The Dalí masks the criminals wear look simultaneously creepy and cool (Credit: Netflix)
The set-up gives the programme its distinct advantages: among the robber characters, all of whom have code names taken from cities around the world, are the punk-rock beauty Tokyo (Úrsula Corberó), who narrates; Rio (Miguel Herrán), a hacker and Tokyo’s lover; Moscow (Paco Tous), a middle-aged miner-turned-thief; and Denver (Jaime Lorente), Moscow’s son and the person who shot the beautiful hostage in the aforementioned scenario, then helped to hide her from the other thieves, dressing her wounds in the vault. (It’s complicated.) The team is overseen from the outside by a mysterious mastermind they call The Professor (Álvaro Morte). National Police Corps inspector Raquel Murillo (Itziar Ituño) is charged with negotiating an end to the heist while also dealing with an abusive ex-husband. Among the hostages are a Mint employee who is pregnant with her married supervisor’s baby and the rebellious teen daughter of the British ambassador to Spain.
The multi-dimensional characters, the narrative tension and the unique setting made it stand out among Spanish TV offerings
Besides the sprawling cast rife with dramatic possibilities, La Casa de Papel also has a distinctive look, thanks to its band of criminals’ apparent eye for design. The heist team dresses in red overalls that conveniently match the phones and other interior design accents within the Mint; they also ingeniously have the hostages dress identically, so police can’t tell the difference between innocents and perpetrators from a distance. The criminals storm in wearing Salvador Dalí masks, which look simultaneously creepy, cool and tasteful.
More than four million people in Spain tuned in for the show’s premiere (Credit: Netflix)
From the start, La Casa de Papel was a hit with viewers in its native Spain. More than four million viewers watched its premiere, almost double the number of its closest competitor. Spanish newspaper El Pais called it “outstanding,” noting its complicated storytelling and the ways it subverts the idea of ‘good guys’ and ‘bad guys’. The multi-dimensional characters and the narrative tension, as well as the unique setting at the Mint, made it stand out among Spanish TV offerings, Cubells says. It also gives its female characters at least equal attention, an innovation for Spanish TV: “It dropped that extra testosterone,” she says.
It also received global critical acclaim. University of Amsterdam publication Medium Magazine compared it favourably to Quentin Tarantino’s Reservoir Dogs: “The show orchestrates its twists and turns masterfully, leaving you gasping for more after each episode.” Israel’s Haaretz called it “seriously riveting” and a “mini-masterclass in setting up a story.”
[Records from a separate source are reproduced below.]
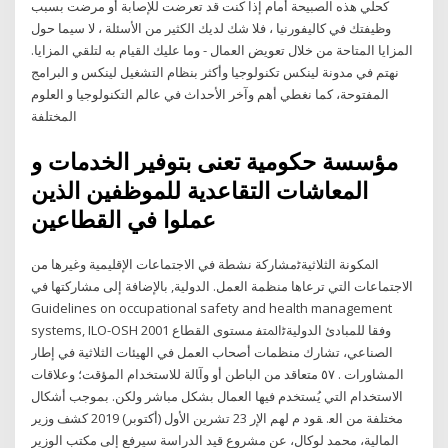
كحلي هذه الصبيحة أمام إذا كنت قد تعرضت للإصابة أو مرضت بسبب
وظيفتك في كاليفورنيا ، فلا شك لديك الكثير من الأسئلة ، لا سيما حول
المزايا المتاحة من خلال تعويض العمال - وما عليك القيام به لتلقي المزايا.
نهتم في مدونة لينكس تكنولوجيا وأكثر بنظام التشغيل لينكس و البرامج
المفتوحة، كما نغطي أهم وآخر اﻷحداث في عالم التكنولوجيا و العلوم
المختلفة
مؤسسة حكومية تعنى بتوفير الخدمات و
المعاشات التقاعدية للموظفين الذين
عملوا في القطاعين
اﳌﻜﻮﻧﺔ اﻟﺜﻼﺛﻴﺔﭨﻣﺸﺎرﻛﺔ ﻧﺸﻄﺔ ﻓﻲ اﻻﺟﺘﻤﺎﻋﺎت اﻹﻗﻠﻴﻤﻴﺔ وﻏﻴﺮﻫﺎ ﻣﻦ
اﻻﺟﺘﻤﺎﻋﺎت اﻟﺘﻲ ﺗﺮﻋﺎﻫﺎ ﻣﻨﻈﻤﺔ اﻟﻌﻤﻞ. اﻟﺪوﻟﻴﺔ, ﺑﺎﻹﺿﺎﻓﺔ إﻟﻰ ﻣﺸﺎرﻛﺘﻬﺎ ﻓﻲ
Guidelines on occupational safety and health management
systems, ILO-OSH 2001 وﻓﻘﺎ ﻟﻠﻤﺒﺎدئ اﻟﺪوﻟﻴﺔﭨاﳌﺘﻔ ﻣﺴﺘﻮى اﻟﻘﻄﺎع
اﻟﺼﻨﺎﻋﻲ، ﺗﺸﺎرك ﻣﻨﻈﻤﺎت أﺻﺤﺎب اﻟﻌﻤﻞ ﻓﻲ اﻟﻬﻴﺌﺎت اﻟﺜﻼﺛﻴﺔ ﻓﻲ إﻃﺎر
اﻟﻤﺸﺎورات . ٥٧ ﻣﺘﻌﺎﻗﺪ ﻣﻦ اﻟﺒﺎﻃﻦ أو وآﺎﻟﺔ ﻟﻼﺳﺘﺨﺪام اﻟﻤﺆﻗﺖ؛ وﻋﻼﻗﺎت
اﻻﺳﺘﺨﺪام اﻟﺘﻲ ﻳُﺴﺘﺨﺪم ﻓﻴﻬﺎ اﻟﻌﻤﺎل ﺑﺸﻜﻞ ﻣﺒﺎﺷﺮ وﻟﻜﻦ. ﺑﻤﻮﺟﺐ أﺷﻜﺎل
ﻣﺨﺘﻠﻔﺔ ﻣﻦ اﻟﻌ. ﻘﻮد م ﻟﻬﻢ اﻹر 23 تشرين الأول (أكتوبر) 2019 كشف وزير
المالية، محمد لوكال، عن مشروع قيد الدراسة سيرفع إلى مكتب الوزير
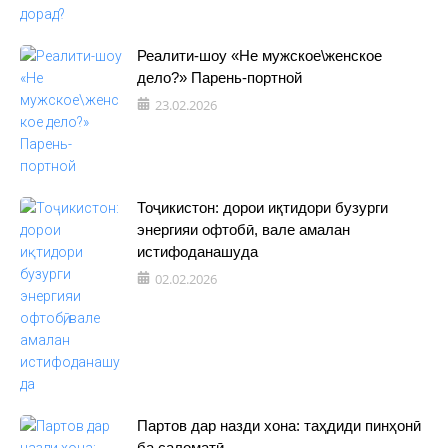
Реалити-шоу «Не мужское\женское
дело?» Парень-портной
23.02.2026
Тоҷикистон: дорои иқтидори бузурги
энергияи офтобӣ, вале амалан
истифоданашуда
02.02.2026
Партов дар назди хона: таҳдиди пинҳонӣ
ба саломатӣ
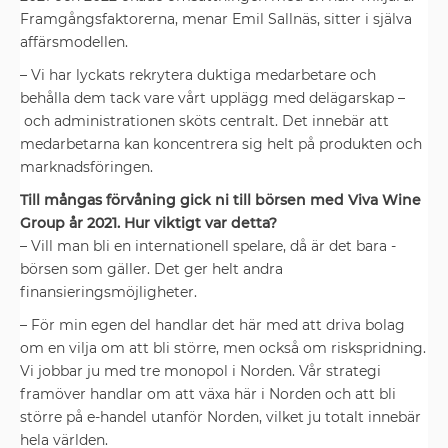
Framgångs­faktorerna, menar Emil Sallnäs, sitter i själva
affärsmodellen.
– Vi har lyckats rekrytera duktiga medarbetare och
behålla dem tack vare vårt upplägg med delägarskap –
och administrationen sköts centralt. Det innebär att
medarbetarna kan koncentrera sig helt på produkten och
marknadsföringen.
Till mångas förvåning gick ni till börsen med Viva Wine
Group år 2021. Hur viktigt var detta?
– Vill man bli en ­internationell ­spelare, då är det bara ­
börsen som ­gäller. Det ger helt andra
finansieringsmöjligheter.
– För min egen del handlar det här med att driva bolag
om en vilja om att bli större, men också om riskspridning.
Vi jobbar ju med tre monopol i Norden. Vår strategi
framöver ­handlar om att växa här i Norden och att bli
större på e-handel utanför Norden, ­vilket ju totalt innebär
hela världen.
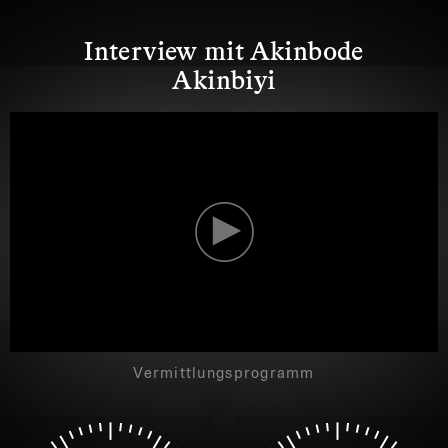
Interview mit Akinbode
Akinbiyi
NEW
NEW
Vermittlungsprogramm
YORK
YORK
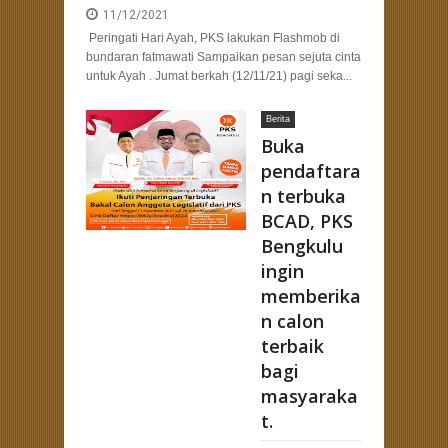
11/12/2021
Peringati Hari Ayah, PKS lakukan Flashmob di
bundaran fatmawati Sampaikan pesan sejuta cinta
untuk Ayah . Jumat berkah (12/11/21) pagi seka...
Berita
Buka
pendaftara
n terbuka
BCAD, PKS
Bengkulu
ingin
memberika
n calon
terbaik
bagi
masyaraka
t.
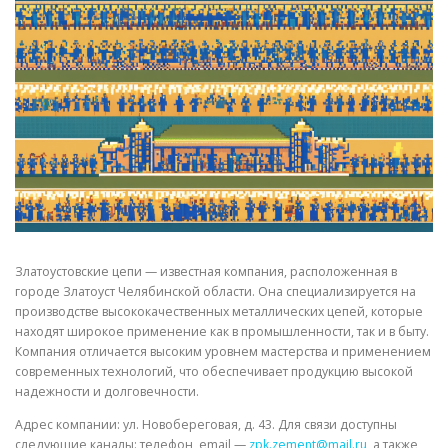
СВОЙСТВА МЕТАЛЛОВ
СОРТА МЕТАЛЛОВ
СТАТЬИ
Златоустовские цепи — известная компания, расположенная в
городе Златоуст Челябинской области. Она специализируется на
производстве высококачественных металлических цепей, которые
находят широкое применение как в промышленности, так и в быту.
Компания отличается высоким уровнем мастерства и применением
современных технологий, что обеспечивает продукцию высокой
надежности и долговечности.
Адрес компании: ул. Новобереговая, д. 43. Для связи доступны
следующие каналы: телефон, email —
zpk.zement@mail.ru
, а также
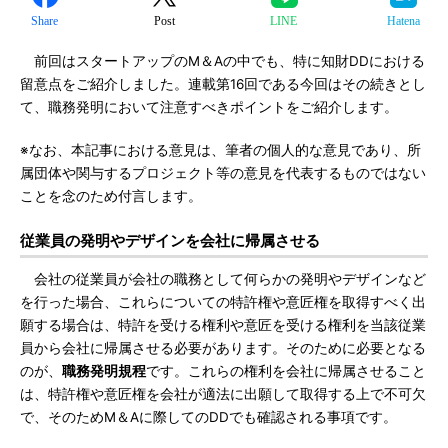
Share
Post
LINE
Hatena
前回はスタートアップのM＆Aの中でも、特に知財DDにおける
留意点をご紹介しました。連載第16回である今回はその続きとし
て、職務発明において注意すべきポイントをご紹介します。
※なお、本記事における意見は、筆者の個人的な意見であり、所
属団体や関与するプロジェクト等の意見を代表するものではない
ことを念のため付言します。
従業員の発明やデザインを会社に帰属させる
会社の従業員が会社の職務として何らかの発明やデザインなど
を行った場合、これらについての特許権や意匠権を取得すべく出
願する場合は、特許を受ける権利や意匠を受ける権利を当該従業
員から会社に帰属させる必要があります。そのために必要となる
のが、
職務発明規程
です。これらの権利を会社に帰属させること
は、特許権や意匠権を会社が適法に出願して取得する上で不可欠
で、そのためM＆Aに際してのDDでも確認される事項です。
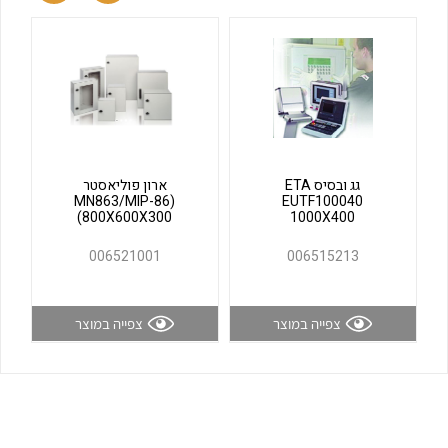
לכל מוצרי היצרן
לכל מוצרי היצרן
גג ובסיס ETA
ארון פוליאסטר
(MN863/MIP-86
EUTF100040
(800X600X300
1000X400
לכל מוצרי היצרן
לכל מוצרי היצרן
006521001
006515213
צפייה במוצר
צפייה במוצר
לכל מוצרי היצרן
לכל מוצרי היצרן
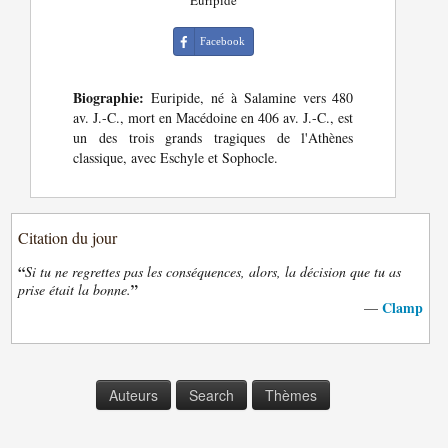
Euripide
Facebook
Biographie:
Euripide, né à Salamine vers 480
av. J.-C., mort en Macédoine en 406 av. J.-C., est
un des trois grands tragiques de l'Athènes
classique, avec Eschyle et Sophocle.
Citation du jour
“
Si tu ne regrettes pas les conséquences, alors, la décision que tu as
”
prise était la bonne.
Clamp
—
Auteurs
Search
Thèmes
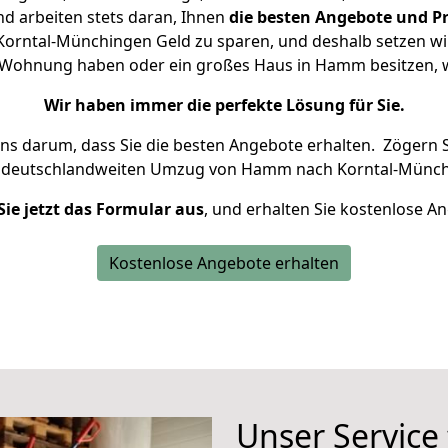
d arbeiten stets daran, Ihnen
die besten Angebote und Pr
rntal-Münchingen Geld zu sparen, und deshalb setzen wir a
ine Wohnung haben oder ein großes Haus in Hamm besitzen
Wir haben immer die perfekte Lösung für Sie.
uns darum, dass Sie die besten Angebote erhalten.
Zögern S
n deutschlandweiten Umzug von Hamm nach Korntal-Münch
Sie jetzt das Formular aus
, und erhalten Sie kostenlose A
Kostenlose Angebote erhalten
Unser Service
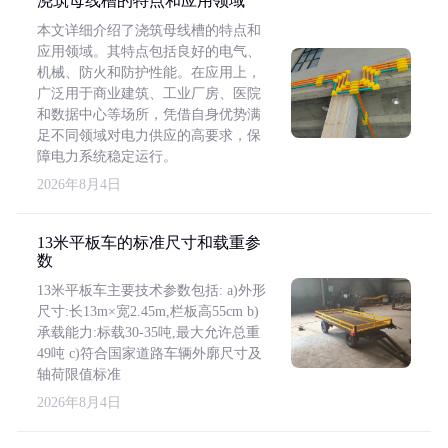
浇筑母线槽的特点和应用领域
本文详细介绍了浇筑母线槽的特点和
应用领域。其特点包括良好的电气、
机械、防火和防护性能。在应用上，
广泛用于商业建筑、工业厂房、医院
和数据中心等场所，凭借自身优势满
足不同领域对电力供应的高要求，保
障电力系统稳定运行。
2026年8月4日
13米平板车的标准尺寸和载重参
数
13米平板车主要技术参数包括: a)外形
尺寸:长13m×宽2.45m,栏板高55cm b)
承载能力:标载30-35吨,最大允许总重
49吨 c)符合国家道路车辆外廓尺寸及
轴荷限值标准
2026年8月4日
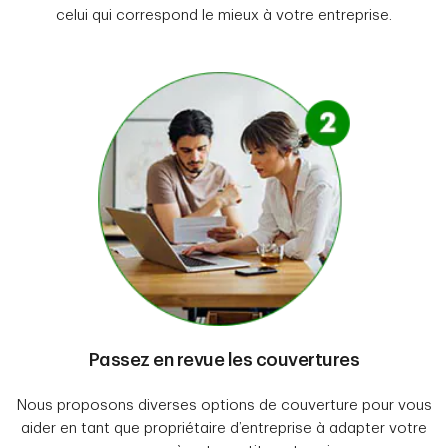
celui qui correspond le mieux à votre entreprise.
Passez en revue les couvertures
Nous proposons diverses options de couverture pour vous
aider en tant que propriétaire d’entreprise à adapter votre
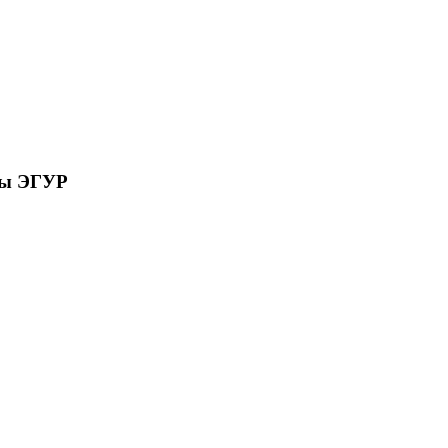
сы ЭГУР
The programme gives its female characters at least equal attention (Credit: Netflix)
New Statesman’s Pauline Bock theorised that audiences were responding to its anti-capitalist themes in a time of financial uncertainty. She acknowledged its over-the-top plot – and its addictive qualities. “It’s utterly ridiculous,” she wrote. “And we couldn’t stop watching.” John Doyle at the Canadian Globe and Mail echoed these thoughts: “It’s a heist-centric multipart drama that upends most clichés of heist movies and celebrates others. It is also deliciously melodramatic at times, riffing on the telenovela style of telling one concentrated storyline that has outrageous twists and much passion. But it throws into the recipe a deeply serious social agenda and, at times, what’s unfolding is at the level of the best premium cable drama in this neck of the woods.”
The show’s success around the world marks a turning point for Spanish TV, Cubells explains. “We have not managed to export culture, ways of life, of thought,” she says, until La Casa de Papel.
In fact, La Casa de Papel is doing something even bigger: it’s setting the bar for TV drama that can appeal not just to its culture of origin, but to everyone.